GIVEN DATA:
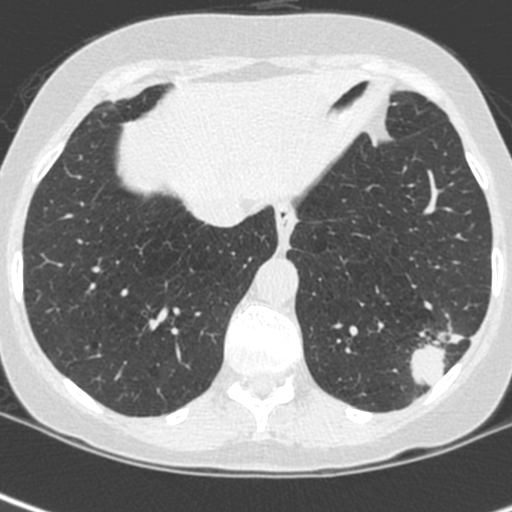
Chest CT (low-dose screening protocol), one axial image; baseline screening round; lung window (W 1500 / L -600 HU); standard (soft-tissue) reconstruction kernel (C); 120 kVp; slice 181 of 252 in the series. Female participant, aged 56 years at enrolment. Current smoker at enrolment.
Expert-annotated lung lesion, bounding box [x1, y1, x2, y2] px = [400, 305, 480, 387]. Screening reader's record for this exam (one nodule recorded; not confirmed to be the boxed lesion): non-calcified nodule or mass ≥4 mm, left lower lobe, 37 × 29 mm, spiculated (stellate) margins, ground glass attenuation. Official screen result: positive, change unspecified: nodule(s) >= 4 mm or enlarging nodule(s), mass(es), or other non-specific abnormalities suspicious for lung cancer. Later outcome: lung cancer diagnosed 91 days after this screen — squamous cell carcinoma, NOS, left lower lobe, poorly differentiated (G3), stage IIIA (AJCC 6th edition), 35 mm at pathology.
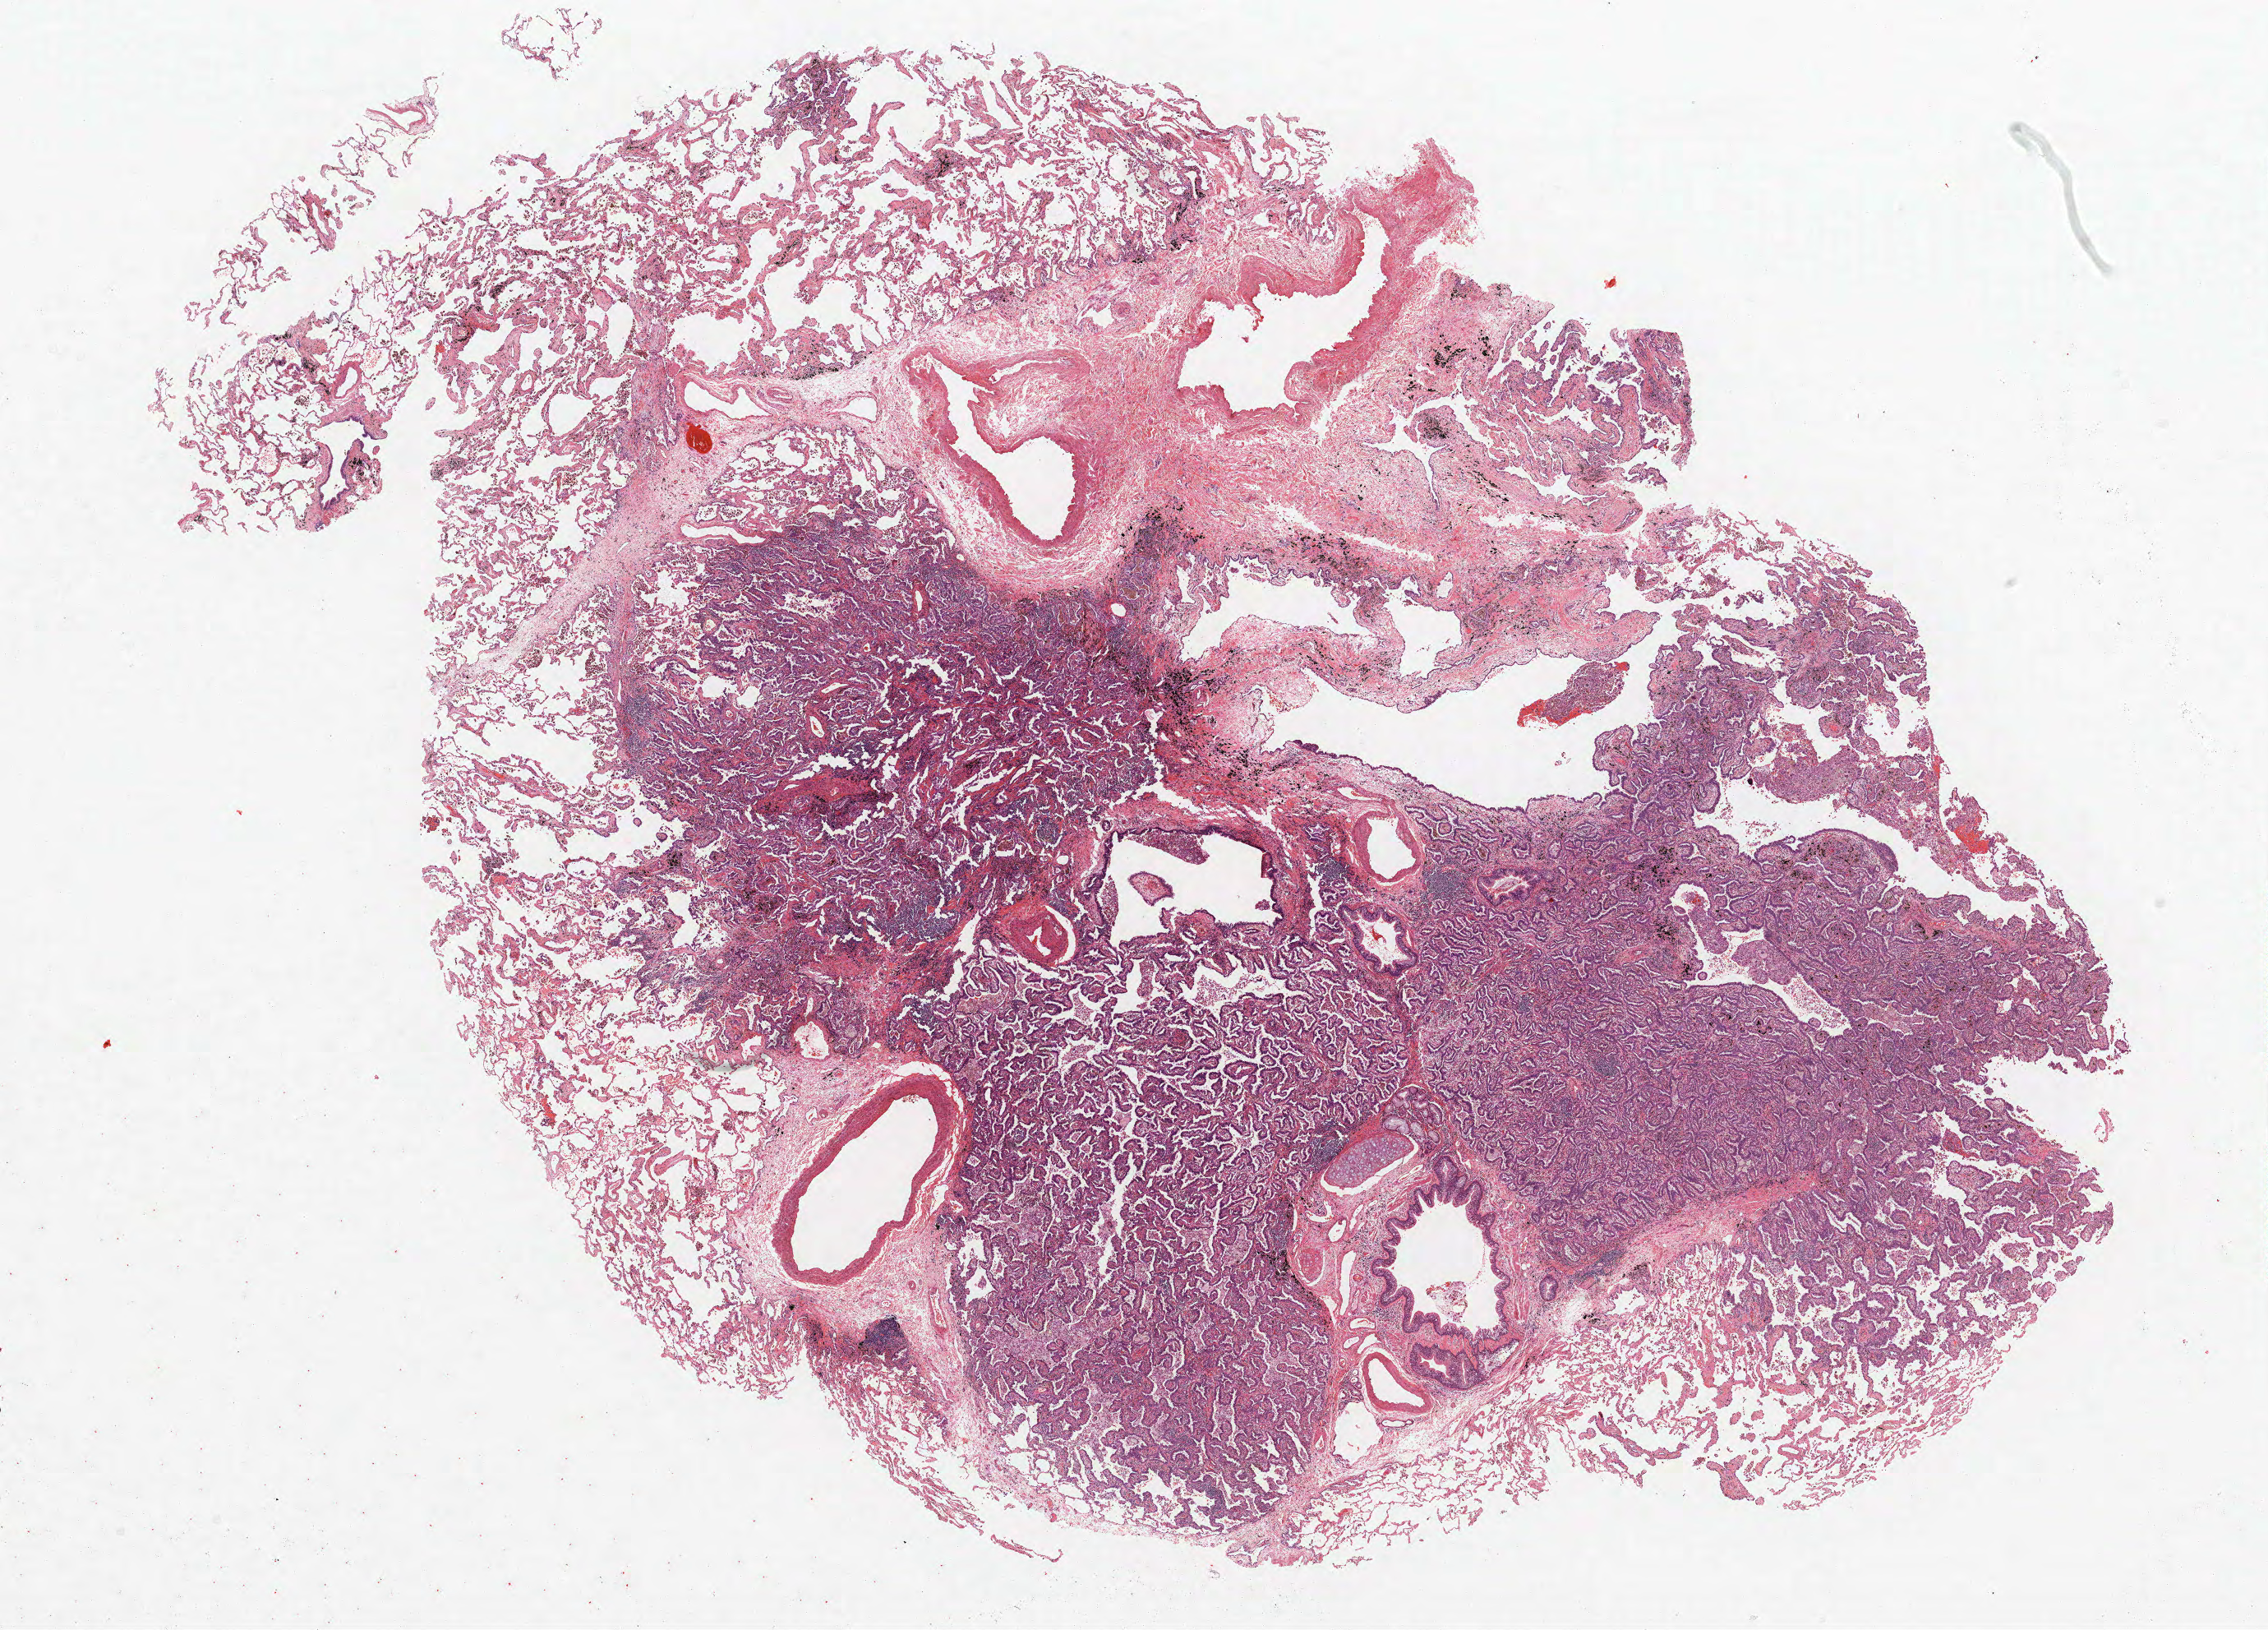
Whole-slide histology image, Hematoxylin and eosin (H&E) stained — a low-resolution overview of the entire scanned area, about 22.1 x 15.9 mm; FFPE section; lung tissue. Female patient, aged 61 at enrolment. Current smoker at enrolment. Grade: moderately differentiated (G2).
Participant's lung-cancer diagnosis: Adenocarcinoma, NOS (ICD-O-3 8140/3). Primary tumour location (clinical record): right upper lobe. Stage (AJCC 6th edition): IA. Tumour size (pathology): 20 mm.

WORK INSTRUCTIONS: Output all of the data exactly. Skip the pictures.

RESPONSE TO THIS EXERCISE:
Chest CT (low-dose screening protocol), one axial image; baseline screening round; lung window (W 1500 / L -600 HU); standard (soft-tissue) reconstruction kernel (C); 120 kVp; slice 181 of 252 in the series. Female participant, aged 56 years at enrolment. Current smoker at enrolment.
Expert-annotated lung lesion, bounding box [x1, y1, x2, y2] px = [400, 305, 480, 387]. Screening reader's record for this exam (one nodule recorded; not confirmed to be the boxed lesion): non-calcified nodule or mass ≥4 mm, left lower lobe, 37 × 29 mm, spiculated (stellate) margins, ground glass attenuation. Official screen result: positive, change unspecified: nodule(s) >= 4 mm or enlarging nodule(s), mass(es), or other non-specific abnormalities suspicious for lung cancer. Later outcome: lung cancer diagnosed 91 days after this screen — squamous cell carcinoma, NOS, left lower lobe, poorly differentiated (G3), stage IIIA (AJCC 6th edition), 35 mm at pathology.
Whole-slide histology image, Hematoxylin and eosin (H&E) stained — a low-resolution overview of the entire scanned area, about 22.1 x 15.9 mm; FFPE section; lung tissue. Female patient, aged 61 at enrolment. Current smoker at enrolment. Grade: moderately differentiated (G2).
Participant's lung-cancer diagnosis: Adenocarcinoma, NOS (ICD-O-3 8140/3). Primary tumour location (clinical record): right upper lobe. Stage (AJCC 6th edition): IA. Tumour size (pathology): 20 mm.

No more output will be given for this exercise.